Kyoto: Japan - Culture of Heart

Getting down to street level

KYOTO, JAPAN - When you approach the city by train, it looks like an urban mess - a city designed by architects who hate people. Rooftops seem to link with rooftops and everywhere, industry surrounds you.
But, like much of Japan, what you see in Kyoto is not what you get. In Kyoto, you have to get down to street level to find its heart.
The tiny streets and the narrow alleyways off the main thoroughfares teem with people. In much of the city, in all directions, you’ll find restaurants, clothing stores, boutiques, food shops, vendors, and “love hotels”, which rent rooms by the hour to young couples who can’t afford privacy any other way because of crowded living conditions.
Walking down many Kyoto streets makes you realize you’re walking through a living time capsule, especially when you come across the many temples and shrines. The history of Kyoto, and of Japan, is one of war and blood. It was on the coasts, inland valleys and plains that surround Kyoto that the great civil wars took place over a 900-year period, ending only a little more than a century ago. The architectural beauty of Kyoto is a direct result of those wars between family and political factions.
The greatest temples and the most cherished shrines were located in Kyoto because it was inland and surrounded on three sides by mountains. During those wars, Kyoto remained Japan’s most secure enclave.
Modern Kyoto is one of the few Japanese cities in which a tourist can find his way easily. It was, from its inception, designed with orderly numbered streets, a model city patterned after the capital of T’ang dynasty China, and was originally given the name Hein-Kyo or City Of Peace.
Kyoto was, unfortunately, anything but peaceful. The wars between families and Shoguns (the equivalent of local generals) didn’t end until unification in1868.
Oddly, it was also during this ongoing bloodbath that much of Japanese art was established in Kyoto - the No drama, the tea ceremony, ikebana (flower arranging), and the first novel.
Several times destroyed by fire and war, Kyoto has always been rebuilt in its original style. A mixture of residences, assembly halls, parks and gardens, it includes the Shisiden (Hall Of Ceremonies) and the famous Sakon no Sakura - a blossoming cherry tree often mentioned in the old records.
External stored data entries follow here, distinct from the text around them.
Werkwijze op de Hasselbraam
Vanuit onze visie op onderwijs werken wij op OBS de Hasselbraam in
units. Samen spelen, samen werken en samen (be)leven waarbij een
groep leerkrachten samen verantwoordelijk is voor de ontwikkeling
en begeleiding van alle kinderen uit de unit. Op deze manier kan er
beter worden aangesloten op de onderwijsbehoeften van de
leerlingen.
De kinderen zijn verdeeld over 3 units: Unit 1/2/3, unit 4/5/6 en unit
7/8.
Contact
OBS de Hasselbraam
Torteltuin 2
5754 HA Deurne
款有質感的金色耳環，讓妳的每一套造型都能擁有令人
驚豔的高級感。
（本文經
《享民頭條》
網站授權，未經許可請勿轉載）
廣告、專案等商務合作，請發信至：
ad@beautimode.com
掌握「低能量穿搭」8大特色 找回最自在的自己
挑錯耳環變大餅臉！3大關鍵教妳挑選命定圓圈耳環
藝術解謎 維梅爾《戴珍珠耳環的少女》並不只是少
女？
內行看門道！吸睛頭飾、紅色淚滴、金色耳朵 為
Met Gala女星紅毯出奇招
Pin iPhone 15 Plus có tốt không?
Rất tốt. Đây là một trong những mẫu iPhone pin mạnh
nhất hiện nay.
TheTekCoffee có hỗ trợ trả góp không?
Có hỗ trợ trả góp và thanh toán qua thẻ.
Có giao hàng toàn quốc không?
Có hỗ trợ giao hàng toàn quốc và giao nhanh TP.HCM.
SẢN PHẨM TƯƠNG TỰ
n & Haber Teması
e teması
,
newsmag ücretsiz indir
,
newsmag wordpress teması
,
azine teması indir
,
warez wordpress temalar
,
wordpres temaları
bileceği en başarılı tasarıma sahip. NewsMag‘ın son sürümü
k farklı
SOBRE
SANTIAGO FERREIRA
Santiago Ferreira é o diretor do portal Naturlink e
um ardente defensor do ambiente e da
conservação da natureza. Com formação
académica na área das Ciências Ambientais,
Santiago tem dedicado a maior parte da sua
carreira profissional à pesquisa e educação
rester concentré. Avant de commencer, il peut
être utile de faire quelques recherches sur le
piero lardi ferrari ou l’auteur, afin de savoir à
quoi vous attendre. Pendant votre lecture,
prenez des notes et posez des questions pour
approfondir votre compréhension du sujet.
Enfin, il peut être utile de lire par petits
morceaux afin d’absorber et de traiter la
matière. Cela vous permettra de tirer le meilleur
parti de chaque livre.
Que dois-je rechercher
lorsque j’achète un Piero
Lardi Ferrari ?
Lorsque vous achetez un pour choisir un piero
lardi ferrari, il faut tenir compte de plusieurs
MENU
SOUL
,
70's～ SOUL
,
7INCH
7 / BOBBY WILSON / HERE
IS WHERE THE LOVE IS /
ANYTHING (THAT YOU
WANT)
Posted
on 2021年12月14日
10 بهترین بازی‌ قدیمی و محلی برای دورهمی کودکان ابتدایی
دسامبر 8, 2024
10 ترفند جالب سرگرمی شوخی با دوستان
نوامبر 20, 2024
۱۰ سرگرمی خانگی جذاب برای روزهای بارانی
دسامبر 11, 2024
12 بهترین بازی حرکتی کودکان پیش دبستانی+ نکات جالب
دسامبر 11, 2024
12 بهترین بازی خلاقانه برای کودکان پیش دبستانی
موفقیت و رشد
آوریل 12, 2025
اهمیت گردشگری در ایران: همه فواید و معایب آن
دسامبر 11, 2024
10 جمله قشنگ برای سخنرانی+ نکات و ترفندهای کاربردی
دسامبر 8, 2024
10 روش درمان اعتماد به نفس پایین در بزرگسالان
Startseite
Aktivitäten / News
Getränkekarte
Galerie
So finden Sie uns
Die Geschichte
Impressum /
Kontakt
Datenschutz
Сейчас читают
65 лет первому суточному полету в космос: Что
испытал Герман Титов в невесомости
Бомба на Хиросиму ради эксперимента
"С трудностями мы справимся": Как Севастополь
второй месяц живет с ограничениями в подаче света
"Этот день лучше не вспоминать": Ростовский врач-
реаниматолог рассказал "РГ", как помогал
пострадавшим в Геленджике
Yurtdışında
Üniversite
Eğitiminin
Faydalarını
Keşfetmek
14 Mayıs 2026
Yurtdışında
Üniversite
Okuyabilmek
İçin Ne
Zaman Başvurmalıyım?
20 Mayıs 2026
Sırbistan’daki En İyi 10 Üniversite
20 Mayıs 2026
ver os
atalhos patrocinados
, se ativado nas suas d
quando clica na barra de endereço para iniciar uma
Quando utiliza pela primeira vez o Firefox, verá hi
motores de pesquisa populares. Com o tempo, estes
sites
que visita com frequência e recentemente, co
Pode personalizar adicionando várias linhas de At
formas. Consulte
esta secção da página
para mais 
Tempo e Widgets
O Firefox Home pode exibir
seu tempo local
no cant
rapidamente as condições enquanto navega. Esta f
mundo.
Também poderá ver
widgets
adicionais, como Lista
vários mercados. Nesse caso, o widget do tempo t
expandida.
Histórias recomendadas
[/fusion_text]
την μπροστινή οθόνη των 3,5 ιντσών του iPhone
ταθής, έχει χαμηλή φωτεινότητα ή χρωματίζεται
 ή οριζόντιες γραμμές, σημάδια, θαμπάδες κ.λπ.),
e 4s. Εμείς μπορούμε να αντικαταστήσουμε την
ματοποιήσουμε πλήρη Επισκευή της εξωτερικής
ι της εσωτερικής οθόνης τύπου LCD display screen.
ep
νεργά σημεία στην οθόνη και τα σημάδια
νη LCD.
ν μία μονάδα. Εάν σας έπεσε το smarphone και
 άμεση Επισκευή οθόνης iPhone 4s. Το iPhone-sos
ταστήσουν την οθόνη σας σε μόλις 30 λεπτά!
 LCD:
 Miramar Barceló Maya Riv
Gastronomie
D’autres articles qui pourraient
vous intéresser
Religion is so firmly rooted in Japanese culture it is impossible to separate the two. The complex flavor of Japan is due in large part to its religions - Shinto (the original Japanese religion) and Buddhism. Most Japanese follow aspects of both religions. When a Japanese baby is born, the local Shinto shrine is notified. When someone dies, a priest from the local Buddhist temple officiates. In Kyoto there are over 2000 temples, shrines and gardens mixed into this city of 1.5 million.
If you visit Kyoto, you won’t find a perfect utopian city. But among the hurrying crowds of tourists and the often ultra-modern residents, is a city in which the past can never be forgotten.